Jean-Louis Martin, Anthony J. Gaston, Simon Hitier, 1995, The effect of island size and isolation on old growth forest habitat and diversity in Gwaii Haanas (Queen Charlotte Islands, Canada), OIKOS 72 115:131 – PDF

Abstract: We surveyed the vegetation and birds faunas of forests on 65 islands in the Gwaii Haanas archipelago of British Columbia, Canada, ranging in size from 1 to > 100 000 ha, using point counts at a uniform distance from the shore. Variation in habitat structure was correlated with variation in area and isolation. Only among the smaller islands did the number of birds species decrease with area. As some species became rarer with decreasing island size, others became more common. The distribution of bird species among the islands was correlated with the distribution of habitat features that were consistent with the biology and ecology of each species. In only a minority of species was their distribution related to area and isolation per se rather than to habitat features correlated with island size and isolation. Hence, we considered that variation in habitat structure mediated by area and isolation was the key factor involved in determining the local composition of the bird community. Only for a few species restricted to the largest islands, or missing from the very small islands, were high rates of extinction related to small population size the most parsimonious hypothesis explaining species distribution patterns. Our results emphasise how considering only the relationship between numbers of species and island area can mask all but the roughest species distribution patterns and prevent a deeper understanding of the biology of islands.

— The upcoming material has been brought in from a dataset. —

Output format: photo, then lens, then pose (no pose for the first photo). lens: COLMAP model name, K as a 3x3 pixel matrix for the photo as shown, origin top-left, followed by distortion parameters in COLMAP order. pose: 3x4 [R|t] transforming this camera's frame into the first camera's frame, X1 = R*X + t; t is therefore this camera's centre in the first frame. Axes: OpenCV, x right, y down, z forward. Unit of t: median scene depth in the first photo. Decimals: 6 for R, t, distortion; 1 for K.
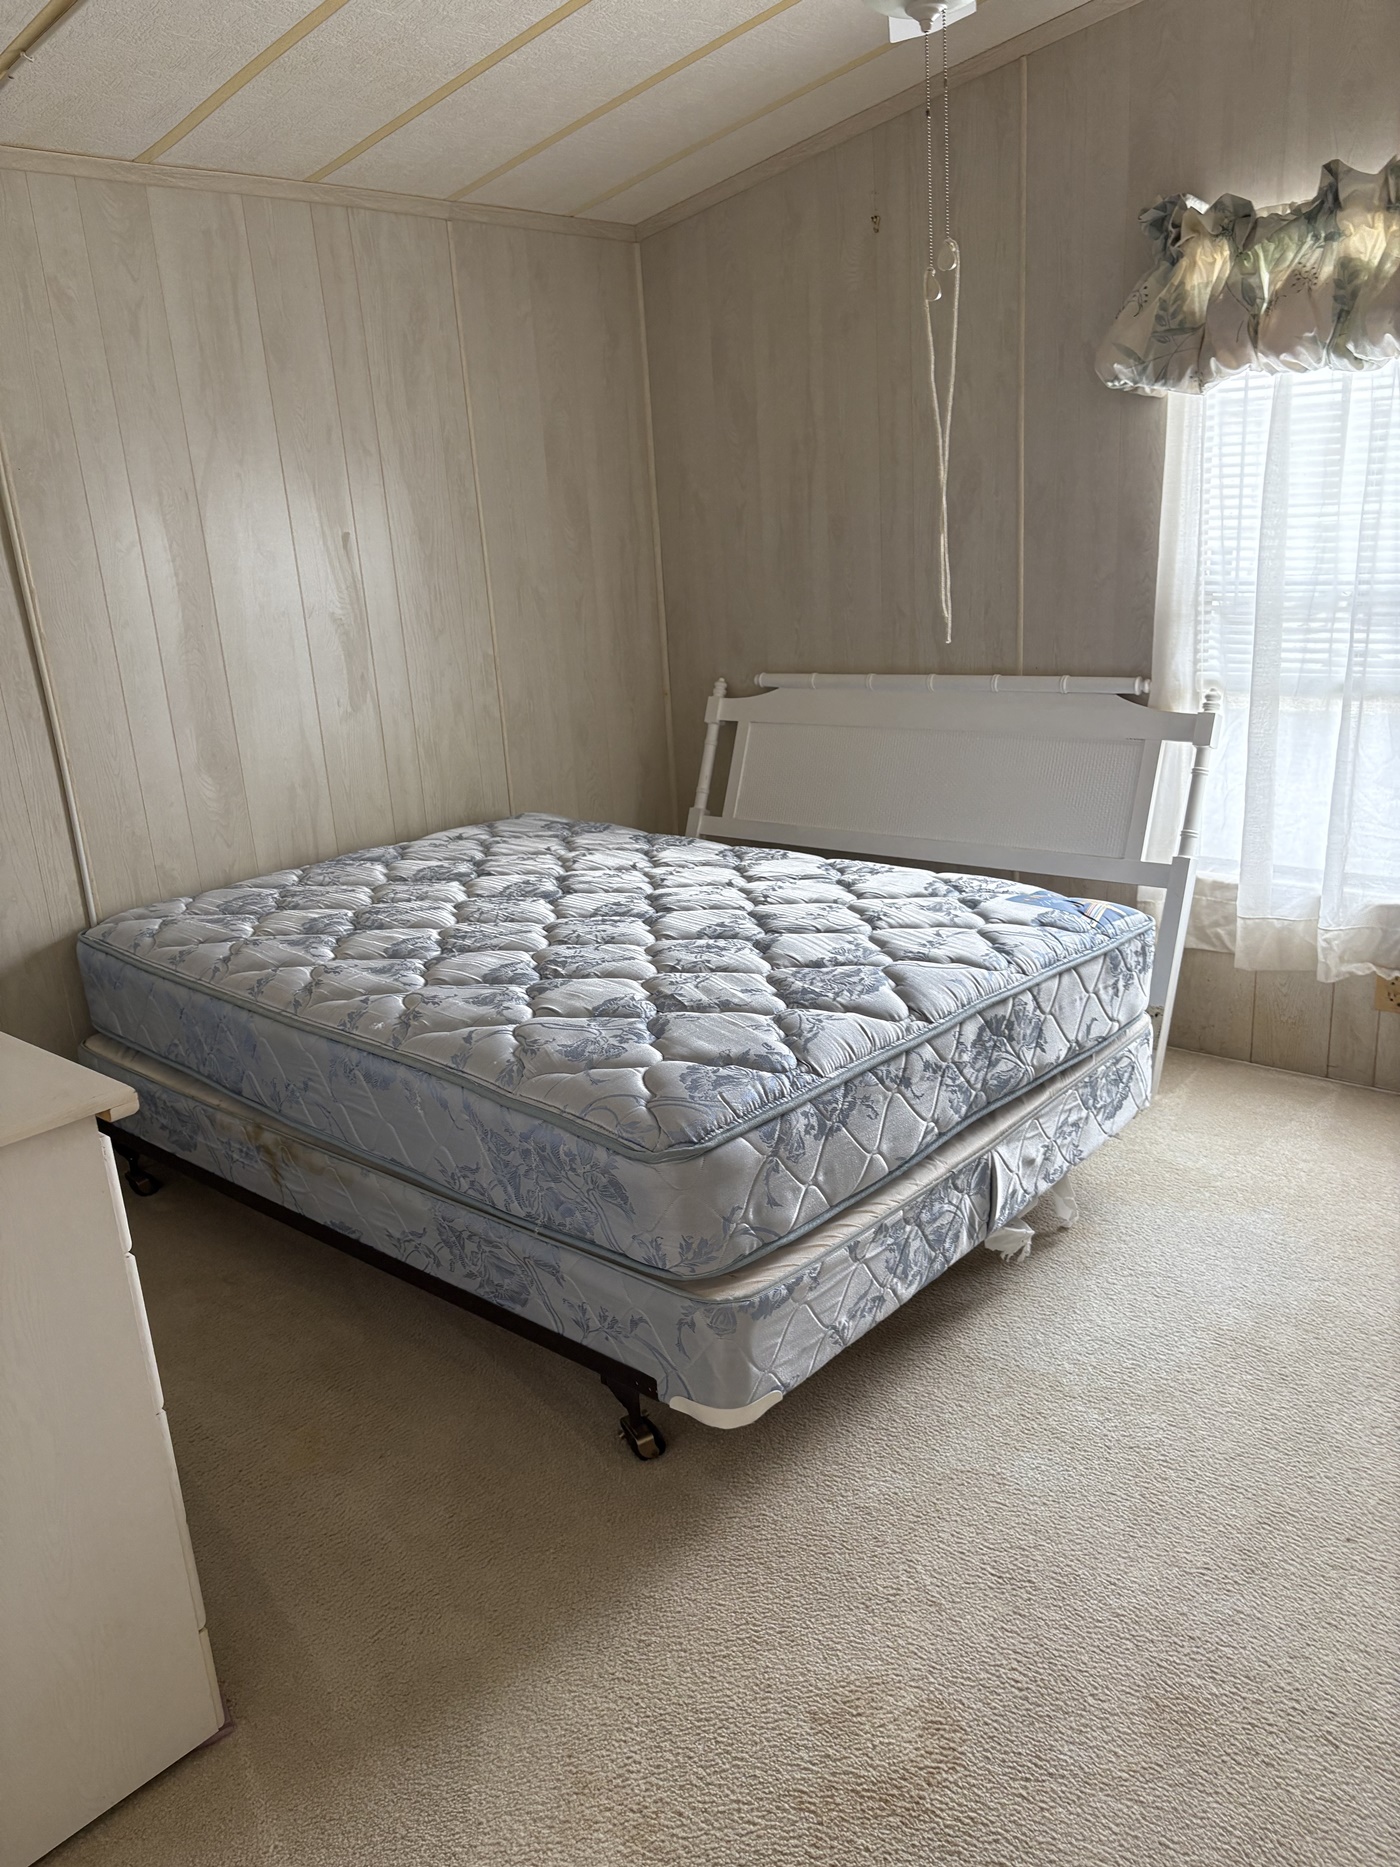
lens RADIAL K [[1427.2, 0, 698.1], [0, 1427.2, 948.0], [0, 0, 1]] dist [0.098800, -0.113284]
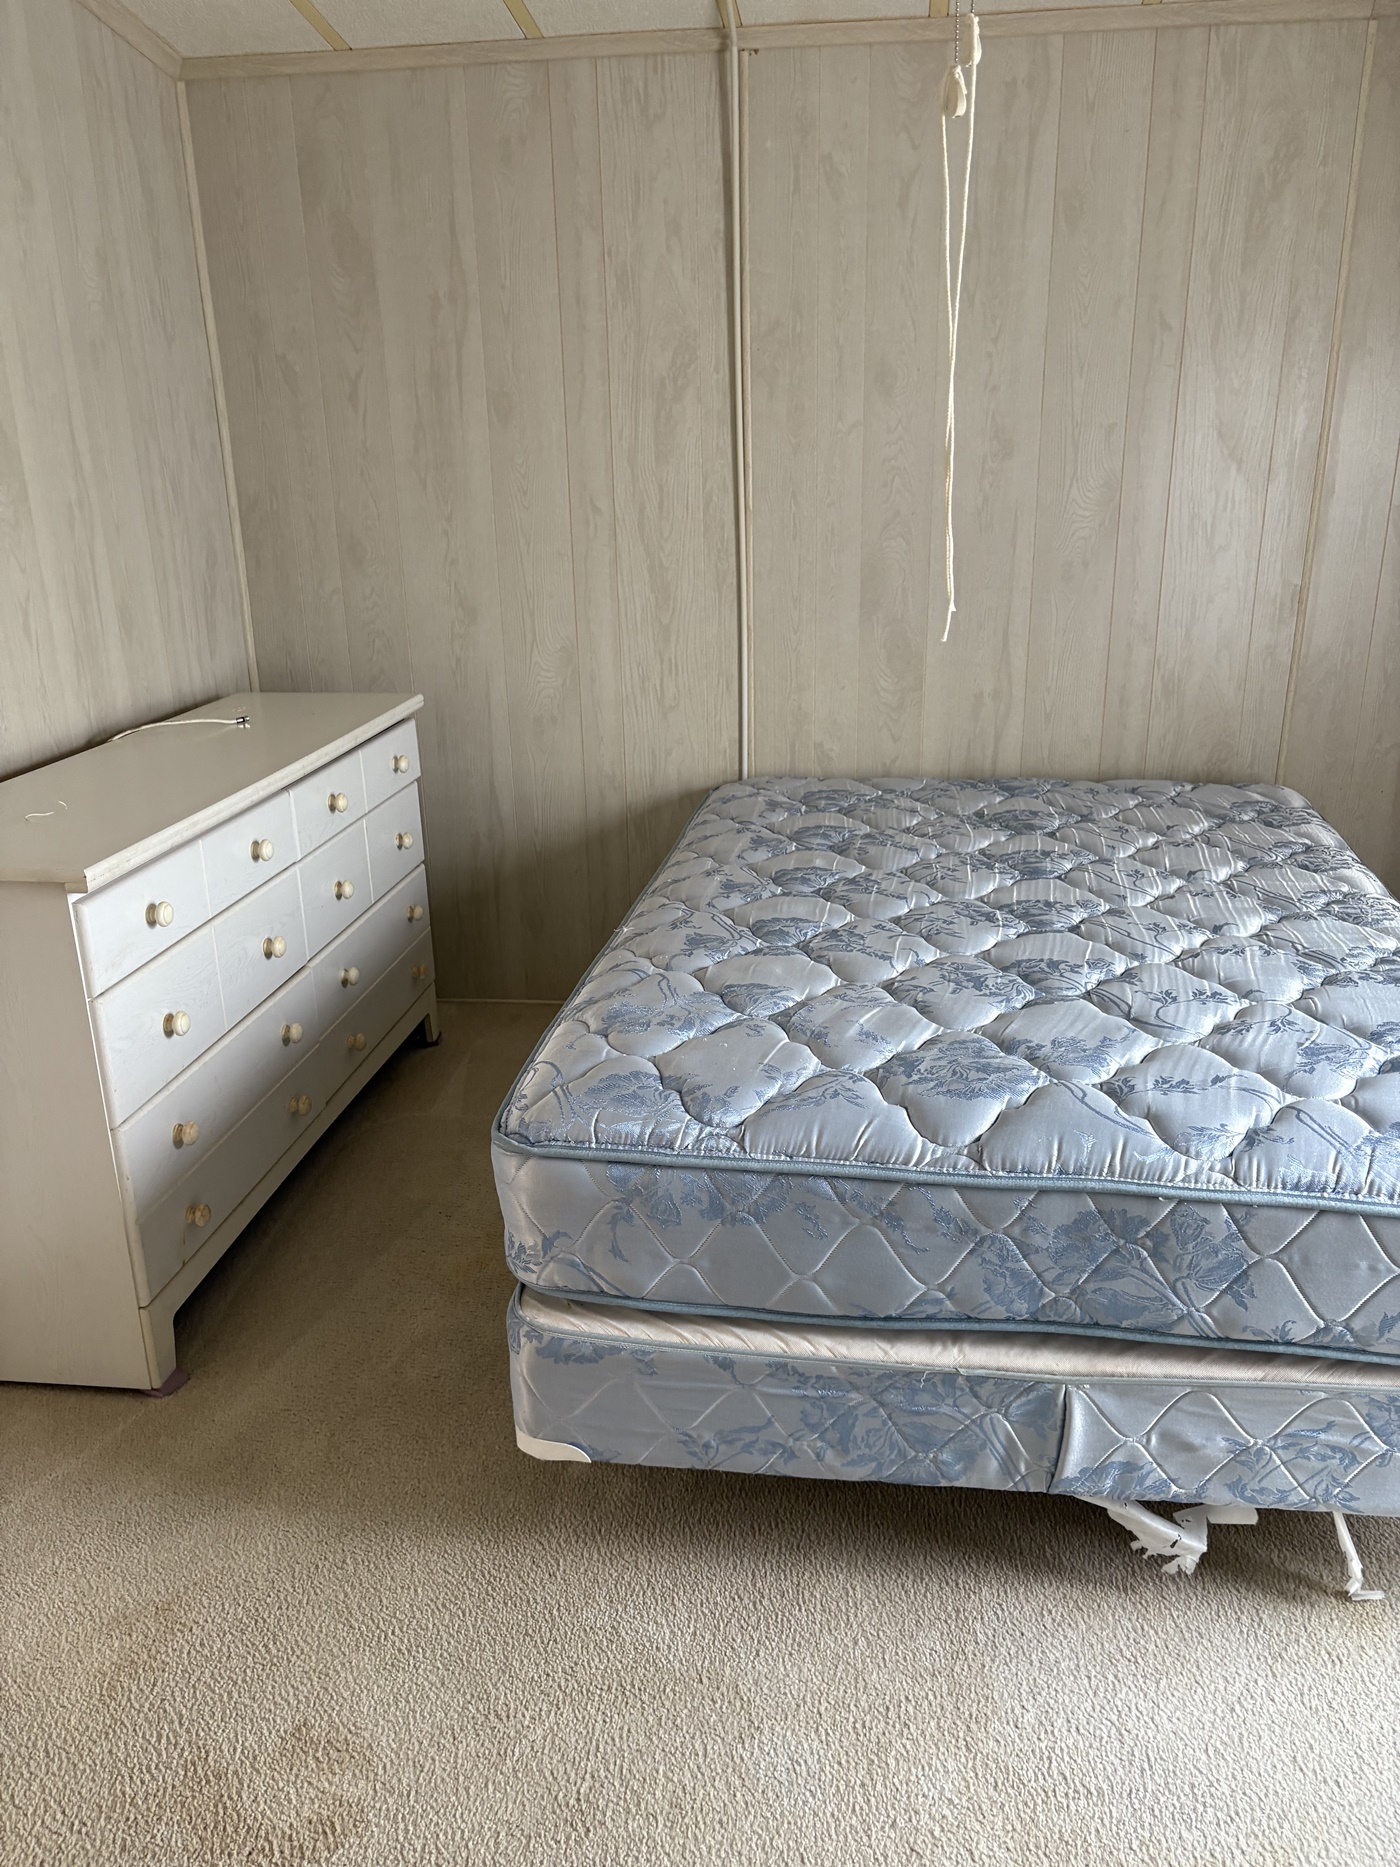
lens RADIAL K [[1411.3, 0, 699.9], [0, 1411.3, 959.6], [0, 0, 1]] dist [0.070575, -0.077971]
pose [[0.567296, 0.336193, -0.751764, 0.497655], [-0.262026, 0.939121, 0.222250, -0.142406], [0.780716, 0.070900, 0.620851, 0.380756]]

Daniel Simberloff, Jean-Louis Martin, 1991, Nestedness of insular avifaunas:  simple summary statistics masking complex species patterns, Ornis fennica 68 178:192 – PDF

Abstract: Nestedness patterns have been recommended as a guide in designing refuges. The birds of three island archipelagos and one set of mainland quadrats display strongly nested patterns, exactly as do most systems studied in this way. Nestedness may be expressed by several statistics, which are likely to be highly correlated, and may be viewed from either the community-wide or individual species vantagepoint. The latter is more informative. Individual species’ nestedness scores can be similar even though the ecological forces generating them differ greatly. Nestedness scores based on island or site area are not directly comparable to those based on species richness. It is neither intuitively apparent nor empirically demonstrated that extinction would produce characteristically different nestedness scores than would colonization. Nestedness statistics are closely related to incidence functions in the ecological literature and to SLOSS comparisons in the conservation literature. None of these statistics is likely to provide much insight into refuge design.